---
title: "Getting started with grumpy"
output: rmarkdown::html_vignette
vignette: >
  %\VignetteIndexEntry{Getting started with grumpy}
  %\VignetteEngine{knitr::rmarkdown}
  %\VignetteEncoding{UTF-8}
---

```{r, include = FALSE}
knitr::opts_chunk$set(
  collapse = TRUE,
  comment = "#>"
)
```

```{r setup}
library(grumpy)
```


## Motivation

This package allows users to read a wide variety of `.npy` and `.npz` files in R. These file formats are commonly used in Python for storing NumPy arrays and compressed archives of arrays, respectively. By providing a convenient interface for reading these files, `grumpy` enables R users to easily access and work with data that has been saved in these formats, facilitating interoperability between Python and R.

We envision users may want to perform some steps of their data analysis in Python and others in R.

It is thus important to be able to read and write files in both languages.

Note however we would usually push users towards more advanced and performant formats such as Zarr for large datasets. Zarr datasets are supported for example by the `{Rarr}` Bioconductor package.

## Using grumpy

Most users are expected to mostly want to use `grumpy::read_npy()` and `grumpy::read_npz()` to read `.npy` and `.npz` files, respectively.

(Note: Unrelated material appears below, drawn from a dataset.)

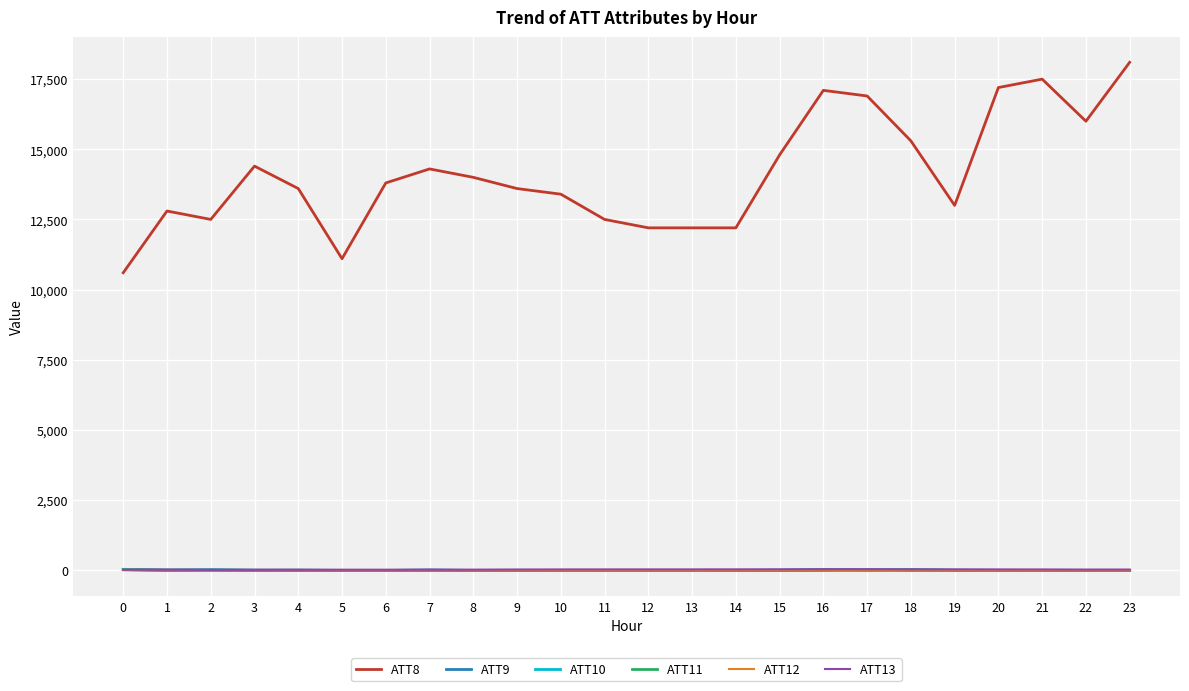

The ATT9 series shows -10.0 at 13. True or false?

True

These functions will return R objects that are equivalent to the original NumPy arrays, allowing users to easily manipulate and analyze the data in R.

```{r}
read_npy(system.file("extdata", "test_2d.npy", package = "grumpy"))
```

### Structured datatypes

One notable example are structured datatypes, where each element of the array is a record with named fields.
To keep the output consistent and as conceptually close as possible to the original NumPy array, `grumpy` returns a list of list, with a `dim()` attribute to preserve the original shape of the array.

It behaves like a standard R array, but each element is a list of the fields of the original structured datatype.

Note that in many cases, this is not efficient for any downstream analysis, and users may want to convert the output to a more standard R data structure such as a `data.frame` or `data.table` for easier manipulation.